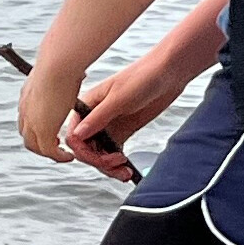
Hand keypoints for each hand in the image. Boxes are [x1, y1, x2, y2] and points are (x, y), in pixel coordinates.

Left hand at [16, 54, 94, 164]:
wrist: (56, 65)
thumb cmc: (62, 62)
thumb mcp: (62, 72)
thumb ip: (67, 77)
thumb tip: (80, 73)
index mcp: (27, 97)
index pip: (26, 119)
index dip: (37, 128)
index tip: (51, 130)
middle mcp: (25, 111)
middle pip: (27, 136)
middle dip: (40, 144)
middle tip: (57, 147)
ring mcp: (31, 122)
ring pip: (35, 147)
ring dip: (49, 153)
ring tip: (64, 154)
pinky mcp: (42, 130)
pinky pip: (49, 152)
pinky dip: (59, 157)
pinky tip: (70, 156)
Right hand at [60, 63, 179, 180]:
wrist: (169, 72)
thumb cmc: (144, 76)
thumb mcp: (119, 98)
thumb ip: (98, 118)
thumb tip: (77, 135)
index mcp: (87, 105)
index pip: (74, 136)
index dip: (84, 151)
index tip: (101, 159)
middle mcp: (94, 117)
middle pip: (85, 149)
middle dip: (99, 161)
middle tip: (118, 164)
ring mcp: (108, 125)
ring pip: (99, 154)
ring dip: (109, 167)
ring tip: (125, 172)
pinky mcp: (122, 131)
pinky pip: (113, 152)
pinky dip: (118, 164)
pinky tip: (127, 169)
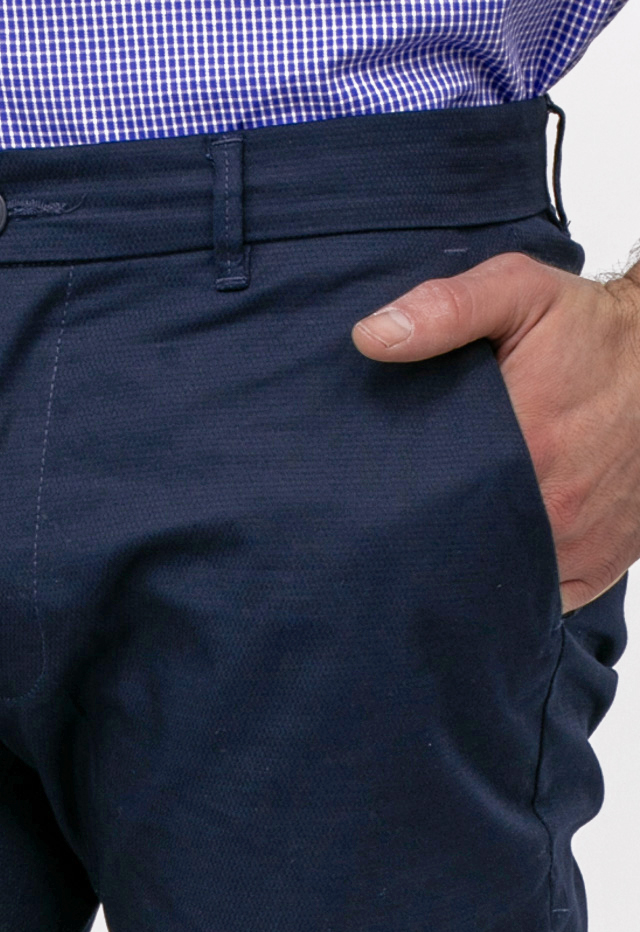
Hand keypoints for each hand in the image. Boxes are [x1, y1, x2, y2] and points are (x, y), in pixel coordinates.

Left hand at [351, 252, 639, 613]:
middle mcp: (556, 508)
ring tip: (442, 545)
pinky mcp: (600, 565)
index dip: (398, 509)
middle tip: (397, 530)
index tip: (375, 501)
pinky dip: (516, 585)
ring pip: (502, 580)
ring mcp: (580, 543)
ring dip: (471, 567)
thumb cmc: (590, 328)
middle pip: (462, 551)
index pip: (433, 504)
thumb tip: (371, 336)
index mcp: (526, 446)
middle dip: (429, 545)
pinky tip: (491, 560)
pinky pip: (544, 597)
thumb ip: (445, 310)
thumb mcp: (518, 294)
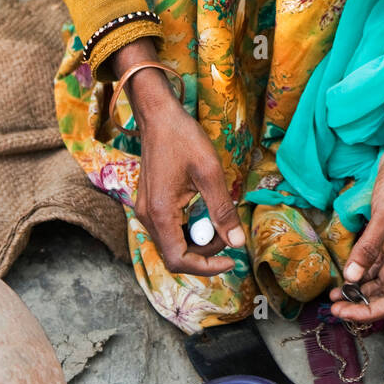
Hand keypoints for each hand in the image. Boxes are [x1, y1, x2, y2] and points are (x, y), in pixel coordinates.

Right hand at [111, 39, 246, 274]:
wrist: (159, 116)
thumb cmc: (183, 138)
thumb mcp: (210, 173)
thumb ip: (222, 210)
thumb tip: (237, 242)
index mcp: (159, 213)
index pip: (178, 260)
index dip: (206, 267)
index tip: (231, 261)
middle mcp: (146, 217)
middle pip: (176, 254)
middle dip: (206, 250)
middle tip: (229, 231)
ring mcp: (146, 211)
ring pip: (174, 242)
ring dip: (199, 238)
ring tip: (220, 217)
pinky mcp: (150, 204)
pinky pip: (171, 228)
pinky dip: (191, 226)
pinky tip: (206, 208)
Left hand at [328, 121, 383, 322]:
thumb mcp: (383, 214)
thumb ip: (368, 247)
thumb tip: (351, 278)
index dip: (370, 312)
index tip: (345, 312)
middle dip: (360, 305)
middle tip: (333, 306)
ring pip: (377, 281)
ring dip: (357, 291)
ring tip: (333, 294)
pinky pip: (372, 263)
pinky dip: (358, 272)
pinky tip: (342, 273)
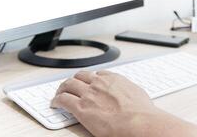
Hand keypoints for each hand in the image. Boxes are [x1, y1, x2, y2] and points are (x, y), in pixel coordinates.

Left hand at [51, 71, 196, 136]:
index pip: (97, 74)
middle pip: (81, 76)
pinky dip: (57, 100)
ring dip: (63, 88)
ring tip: (59, 92)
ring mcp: (89, 94)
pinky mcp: (81, 108)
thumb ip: (129, 91)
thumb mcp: (138, 95)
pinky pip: (63, 100)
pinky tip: (55, 103)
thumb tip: (132, 96)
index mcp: (114, 80)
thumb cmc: (141, 112)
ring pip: (69, 84)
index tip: (89, 81)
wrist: (137, 122)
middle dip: (74, 79)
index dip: (91, 78)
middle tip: (70, 84)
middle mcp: (99, 84)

--*--

PROBLEM REQUIREMENTS: Repeat the material line for line. Pictures stay out of the copy.

YOUR RESPONSE:
Hand keypoints for each hand in the image. Boxes are [x1, y1, x2, y2] and points are (x, y), in pixel coordinates.

Left hand at [16, 54, 94, 164]:
wrist: (56, 65)
thumb cmc: (62, 62)
thumb mcp: (62, 72)
thumb ip: (67, 77)
thumb tip: (80, 73)
index mcp: (27, 97)
index pip: (26, 119)
index dip: (37, 128)
index tip: (51, 130)
middle mcp: (25, 111)
middle pip: (27, 136)
middle dip: (40, 144)
middle tip: (57, 147)
ring mcp: (31, 122)
ring pip: (35, 147)
ring dip: (49, 153)
ring tip: (64, 154)
pinky mcp: (42, 130)
pinky pip: (49, 152)
pinky dip: (59, 157)
pinky tip: (70, 156)
Right hand at [60, 63, 179, 180]:
wrist: (169, 72)
thumb cmc: (144, 76)
thumb mcp: (119, 98)
thumb ip: (98, 118)
thumb tip: (77, 135)
index mcp: (87, 105)
index pip: (74, 136)
index dip: (84, 151)
index tip: (101, 159)
middle mcp: (94, 117)
middle pip: (85, 149)
middle dip: (99, 161)
middle tip: (118, 164)
ring mcp: (108, 125)
ring pip: (99, 154)
ring dip: (109, 167)
ring tip: (125, 172)
pinky mcp: (122, 131)
pinky pip: (113, 152)
pinky dip: (118, 164)
pinky tip: (127, 169)
Hand keypoints for each hand in the image. Boxes are [x1, y1, x2, y2] and points are (x, y), in pixel coordinates.

Left hand at [351, 252, 639, 613]:
middle mcp: (556, 508)
ring tip: (442, 545)
pinky mcp: (600, 565)
index dip: (398, 509)
middle tip: (397, 530)
index tip: (375, 501)
pinky dip: (516, 585)
ring pip: (502, 580)
ring mcp: (580, 543)
ring dip: (471, 567)
thumb cmc: (590, 328)
middle pip: (462, 551)
index pip: (433, 504)
thumb tip: (371, 336)
index mcp: (526, 446)
middle dip: (429, 545)
pinky tip: (491, 560)
pinky pip: (544, 597)
thumb ip: (445, 310)
thumb mcp: (518, 294)
Hand keypoints for each hand in the image. Boxes are [x1, y1, x2, y2] and points are (x, y), in pixel coordinates.

Right hand at [111, 39, 246, 274]:
wrist: (159, 116)
thumb cmc: (183, 138)
thumb mcp: (210, 173)
thumb ip: (222, 210)
thumb tip: (237, 242)
index mcp: (159, 213)
index pip: (178, 260)
index dip: (206, 267)
index tip: (231, 261)
middle mcp: (146, 217)
middle pip: (176, 254)
middle dip: (206, 250)
middle tip: (229, 231)
ring mcp: (146, 211)
ring pip: (174, 242)
ring dip: (199, 238)
ring tip: (220, 217)
pinky mcp: (150, 204)
pinky pip: (171, 228)
pinky dip: (191, 226)
pinky tip: (206, 208)
Left hand at [328, 121, 383, 322]:
thumb mcp: (383, 214)
thumb ip: (368, 247)
thumb tip: (351, 278)
index dip: (370, 312)
index tip: (345, 312)
middle dip: (360, 305)
middle tip: (333, 306)
ring pip: (377, 281)
ring dip: (357, 291)
ring tip: (333, 294)
pinky pip: (372, 263)
pinky dip: (358, 272)
pinky tip: (342, 273)
Hand keypoints for each hand in the image. Boxes are [x1, y1, x2, y2] and points are (x, y), in pixel coordinates.

Left hand at [51, 71, 196, 136]:
index pip: (97, 74)
middle pip: (81, 76)
pinky dip: (57, 100)
ring dip: (63, 88)
ring tip: (59, 92)
ring mcp: (89, 94)
pinky mcp: (81, 108)
thumb ip: (129, 91)
thumb mcp: (138, 95)
pinky pip: (63, 100)
pinky tip: (55, 103)
thumb tip: (132, 96)
index mcp: (114, 80)
thumb cmc: (141, 112)
ring pip: (69, 84)
index tip: (89, 81)
wrist: (137, 122)
middle dip: (74, 79)
index dip: (91, 78)
middle tip: (70, 84)
middle mcp: (99, 84)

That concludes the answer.